▶ [Qué hay que hacer]: Según la entrevista a Esteban Mercer, ¿a qué escuela acabó yendo cuando no quiso ir a Montesión?

▶ [Texto para leer]:
Esteban Mercer 46 años. Cronista social

“Hemos sido precoces: a lo alto llegamos deprisa y ahora nos hemos dado el batacazo”

La biografía de Esteban Mercer ha transcurrido paralela a la del rey Felipe VI. “Me lo he ido encontrando en cada etapa de mi vida. Desde niño a adulto”, confiesa el cronista social de DIARIO de MALLORCA.

La primera etapa de su vida aconteció tranquila en su pueblo natal, Pollença. “Del colegio, recuerdo a las Monjas de la Caridad. Después, sé que tenía que ir a Montesión pero no quise y terminé en la escuela pública Les Mestres, que era donde iban los modernos y trabajaban ya los profesores de izquierdas. Allí recibimos una educación laica. Ya se palpaba otro ambiente”, recuerda. “Se empezó a valorar la creatividad con la incorporación de algunas materias como teatro o cerámica. Me gustaba mucho la asignatura de redacción, que fue donde me enseñaron a escribir. Aún me acuerdo de su profesor, Don Carlos”, apunta. Pese a contar con sólo ocho años, se le quedó grabada la muerte de Franco. “El director del colegio Ramón Rebassa vino a clase para decirnos que íbamos a tener una semana de vacaciones”. “También me acuerdo de la proclamación de los Reyes. Fuimos a verla al bar Oasis del pueblo, donde tenían una de las primeras televisiones en color. Recuerdo que mi madre dijo que no le gustaba nada como iba vestida doña Sofía”, relata. Los domingos, día de tebeo y sesión doble en los cines, eran sus días preferidos durante la infancia. “El aperturismo del país –relata– también hizo acto de presencia en los kioscos”, comenta el periodista. “Recuerdo que, de pronto, las revistas eróticas inundaron las estanterías”. “De verdad que fuimos una generación precoz. Nos tuvimos que hacer adultos muy deprisa porque tuvimos que construir la democracia. Todo era nuevo”, comenta.

(Extractos del conjunto de datos)
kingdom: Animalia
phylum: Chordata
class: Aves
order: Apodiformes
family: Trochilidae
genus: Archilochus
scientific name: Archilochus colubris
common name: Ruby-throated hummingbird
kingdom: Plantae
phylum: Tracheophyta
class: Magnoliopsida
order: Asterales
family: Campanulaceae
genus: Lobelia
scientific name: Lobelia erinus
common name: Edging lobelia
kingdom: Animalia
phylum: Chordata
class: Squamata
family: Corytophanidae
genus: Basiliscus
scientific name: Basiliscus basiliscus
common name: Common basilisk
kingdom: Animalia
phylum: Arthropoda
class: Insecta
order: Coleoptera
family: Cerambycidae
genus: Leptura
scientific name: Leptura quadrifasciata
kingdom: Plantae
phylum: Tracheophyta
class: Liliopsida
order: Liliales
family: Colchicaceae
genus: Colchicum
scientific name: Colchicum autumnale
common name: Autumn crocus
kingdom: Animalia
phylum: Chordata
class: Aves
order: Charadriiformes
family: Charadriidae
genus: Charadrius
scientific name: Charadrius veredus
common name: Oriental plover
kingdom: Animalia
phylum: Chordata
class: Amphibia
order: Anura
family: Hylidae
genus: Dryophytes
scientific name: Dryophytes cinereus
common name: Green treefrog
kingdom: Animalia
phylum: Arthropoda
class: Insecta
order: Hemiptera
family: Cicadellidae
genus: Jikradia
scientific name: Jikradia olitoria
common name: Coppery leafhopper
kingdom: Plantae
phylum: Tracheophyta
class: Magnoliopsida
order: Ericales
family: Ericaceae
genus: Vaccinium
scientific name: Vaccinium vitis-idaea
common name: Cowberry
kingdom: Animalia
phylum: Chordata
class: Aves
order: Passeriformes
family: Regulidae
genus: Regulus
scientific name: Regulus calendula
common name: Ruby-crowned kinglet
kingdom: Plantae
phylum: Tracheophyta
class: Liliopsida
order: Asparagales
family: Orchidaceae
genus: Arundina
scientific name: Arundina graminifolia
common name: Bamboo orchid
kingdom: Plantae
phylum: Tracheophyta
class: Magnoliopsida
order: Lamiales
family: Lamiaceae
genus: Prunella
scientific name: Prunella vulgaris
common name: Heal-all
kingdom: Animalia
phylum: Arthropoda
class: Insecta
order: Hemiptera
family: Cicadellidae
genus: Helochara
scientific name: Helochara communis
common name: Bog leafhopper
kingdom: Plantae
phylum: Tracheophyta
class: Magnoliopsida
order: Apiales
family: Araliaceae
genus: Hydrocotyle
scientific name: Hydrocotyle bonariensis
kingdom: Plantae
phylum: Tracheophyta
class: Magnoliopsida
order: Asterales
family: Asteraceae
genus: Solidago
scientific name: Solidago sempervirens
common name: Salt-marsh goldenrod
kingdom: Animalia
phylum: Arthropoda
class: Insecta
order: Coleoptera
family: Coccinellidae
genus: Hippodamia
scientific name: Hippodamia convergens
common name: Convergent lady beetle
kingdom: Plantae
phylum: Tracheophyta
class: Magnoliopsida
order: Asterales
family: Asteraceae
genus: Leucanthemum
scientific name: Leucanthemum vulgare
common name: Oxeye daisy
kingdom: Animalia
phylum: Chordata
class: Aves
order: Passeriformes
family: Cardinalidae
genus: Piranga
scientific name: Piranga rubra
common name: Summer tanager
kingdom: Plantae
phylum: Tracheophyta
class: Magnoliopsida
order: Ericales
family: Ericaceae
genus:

▶ [Respuesta]: A la escuela pública Les Mestres.